Vilsack’s move left the Obama administration without an Under Secretary for Food Safety for longer than it had one. No one in Congress seemed to know or care.

If anyone has proof that Tom Vilsack knows or cares about food safety, it might be a good time for them to come forward.  

As governor of Iowa, he was known for the famous Taylor’s Maid-Rite exemption for the Marshalltown, IA, restaurant’s reckless cooking practice for loose meat. Loose meat sandwiches are mostly an Iowa thing, and Taylor’s in Marshalltown made them using a cooker that was ripe for cross-contamination.   

While he was governor, Vilsack protected Taylor’s and the few others who risked food safety by winking at cross-contamination.   

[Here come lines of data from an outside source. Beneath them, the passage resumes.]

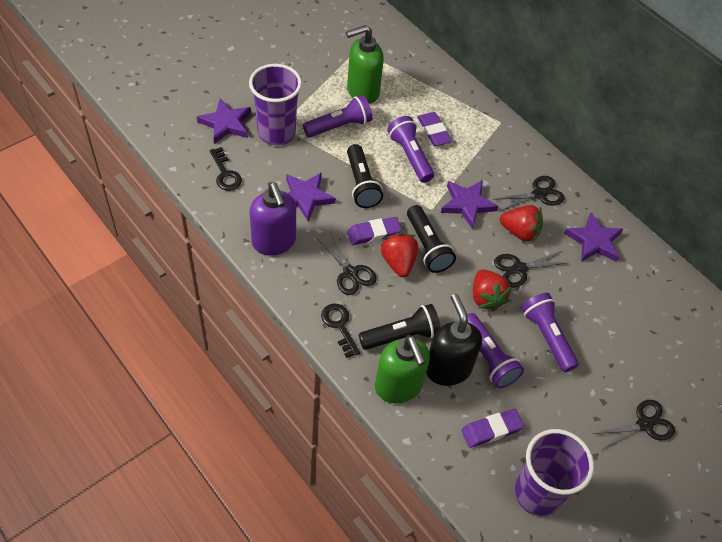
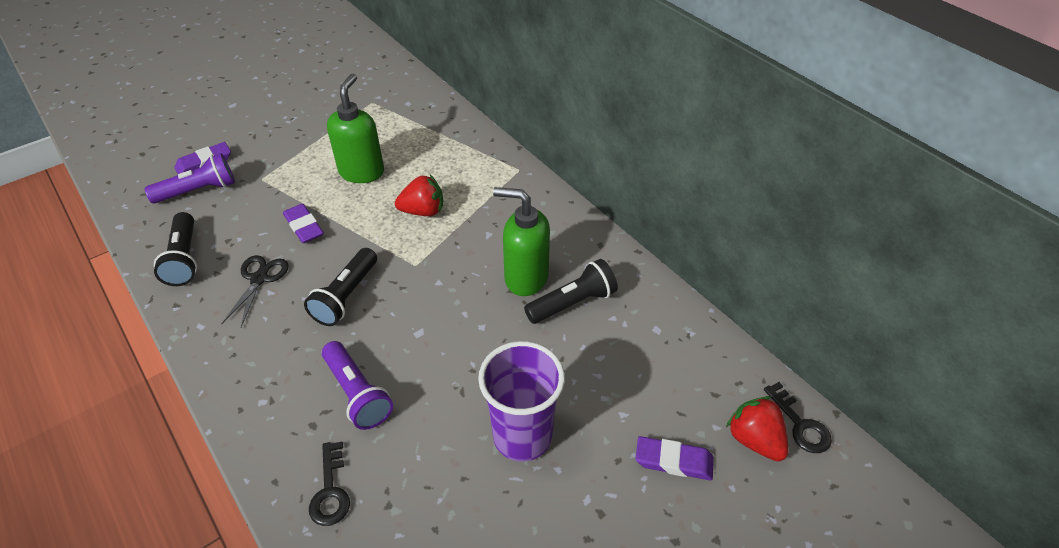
black scissors: 4 -> 1
black soap dispenser: 1 -> 0
purple cup: 2 -> 1
purple flashlight: 4 -> 2
purple soap dispenser: 1 -> 0
purple star: 4 -> 0
red strawberry: 3 -> 2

Vilsack and Trump’s Secretary of Agriculture “Sonny” Perdue are really two peas in a pod. Both are former ag state governors who are plugged into the industry. Just as Vilsack’s loose meat history does not add up to much of a good safety record, Perdue did not exactly run to the scene in his state when he was governor of the 2008 Salmonella outbreak caused by Peanut Corporation of American peanuts and paste either.

No one much cared about that when Perdue’s appointment as ag secretary went through four years ago. But what they care about is that USDA net farm income is projected to total $120 billion for 2020, up to $38 billion over 2019. Direct government farm payments drive that number and Perdue’s name is associated with every dollar that goes out.

And, now we can strike “Sonny’s” name and substitute “Tom Vilsack.” It’s part of a system, but one that we just cannot say has anything to do with food safety, which is always touted as a top USDA priority.